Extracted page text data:
=== Section Start ===

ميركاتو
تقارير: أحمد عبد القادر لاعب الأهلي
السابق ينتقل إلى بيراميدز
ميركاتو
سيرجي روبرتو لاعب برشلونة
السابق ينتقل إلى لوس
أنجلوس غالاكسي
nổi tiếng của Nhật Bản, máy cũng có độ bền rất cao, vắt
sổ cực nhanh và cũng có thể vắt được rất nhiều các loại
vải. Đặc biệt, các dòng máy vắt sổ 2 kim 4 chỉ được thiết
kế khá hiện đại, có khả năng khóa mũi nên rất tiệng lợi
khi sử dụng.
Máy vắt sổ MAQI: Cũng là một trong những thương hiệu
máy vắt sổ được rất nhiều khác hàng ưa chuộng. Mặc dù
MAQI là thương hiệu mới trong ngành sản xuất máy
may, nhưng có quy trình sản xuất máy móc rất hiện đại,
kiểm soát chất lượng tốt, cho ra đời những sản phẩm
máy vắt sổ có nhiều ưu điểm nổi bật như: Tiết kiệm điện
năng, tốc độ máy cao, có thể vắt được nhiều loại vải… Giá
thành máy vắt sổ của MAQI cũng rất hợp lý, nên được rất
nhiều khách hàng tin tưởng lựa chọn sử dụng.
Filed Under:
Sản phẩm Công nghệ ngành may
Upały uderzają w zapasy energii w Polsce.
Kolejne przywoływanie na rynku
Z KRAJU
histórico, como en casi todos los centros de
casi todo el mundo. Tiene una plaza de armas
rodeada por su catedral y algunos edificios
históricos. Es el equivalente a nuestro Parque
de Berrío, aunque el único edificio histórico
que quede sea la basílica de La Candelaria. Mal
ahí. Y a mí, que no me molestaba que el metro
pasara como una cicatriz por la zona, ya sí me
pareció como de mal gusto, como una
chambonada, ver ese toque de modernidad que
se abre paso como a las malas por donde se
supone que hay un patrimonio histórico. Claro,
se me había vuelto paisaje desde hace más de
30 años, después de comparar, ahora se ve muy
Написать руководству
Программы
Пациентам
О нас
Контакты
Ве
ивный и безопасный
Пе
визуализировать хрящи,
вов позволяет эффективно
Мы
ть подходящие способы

=== Section End ===

Reproduce every one of the rows above verbatim, without changing a single character.

ميركاتو
تقارير: أحمد عبد القادر لاعب الأهلي
السابق ينتقل إلى بيراميدز
ميركاتو
سيرجي روبرتو لاعب برشلونة
السابق ينتقل إلى لوس
أنجلوس غالاكسي
nổi tiếng của Nhật Bản, máy cũng có độ bền rất cao, vắt
sổ cực nhanh và cũng có thể vắt được rất nhiều các loại
vải. Đặc biệt, các dòng máy vắt sổ 2 kim 4 chỉ được thiết
kế khá hiện đại, có khả năng khóa mũi nên rất tiệng lợi
khi sử dụng.
Máy vắt sổ MAQI: Cũng là một trong những thương hiệu
máy vắt sổ được rất nhiều khác hàng ưa chuộng. Mặc dù
MAQI là thương hiệu mới trong ngành sản xuất máy
may, nhưng có quy trình sản xuất máy móc rất hiện đại,
kiểm soát chất lượng tốt, cho ra đời những sản phẩm
máy vắt sổ có nhiều ưu điểm nổi bật như: Tiết kiệm điện
năng, tốc độ máy cao, có thể vắt được nhiều loại vải… Giá
thành máy vắt sổ của MAQI cũng rất hợp lý, nên được rất
nhiều khách hàng tin tưởng lựa chọn sử dụng.
Filed Under:
Sản phẩm Công nghệ ngành may
Upały uderzają w zapasy energii w Polsce.
Kolejne przywoływanie na rynku
Z KRAJU
histórico, como en casi todos los centros de
casi todo el mundo. Tiene una plaza de armas
rodeada por su catedral y algunos edificios
históricos. Es el equivalente a nuestro Parque
de Berrío, aunque el único edificio histórico
que quede sea la basílica de La Candelaria. Mal
ahí. Y a mí, que no me molestaba que el metro
pasara como una cicatriz por la zona, ya sí me
pareció como de mal gusto, como una
chambonada, ver ese toque de modernidad que
se abre paso como a las malas por donde se
supone que hay un patrimonio histórico. Claro,
se me había vuelto paisaje desde hace más de
30 años, después de comparar, ahora se ve muy
Написать руководству
Программы
Пациентам
О нас
Контакты
Ве
ивный и безопасный
Пе
визуализировать хрящи,
вов позволяет эффективно
Мы
ть подходящие способы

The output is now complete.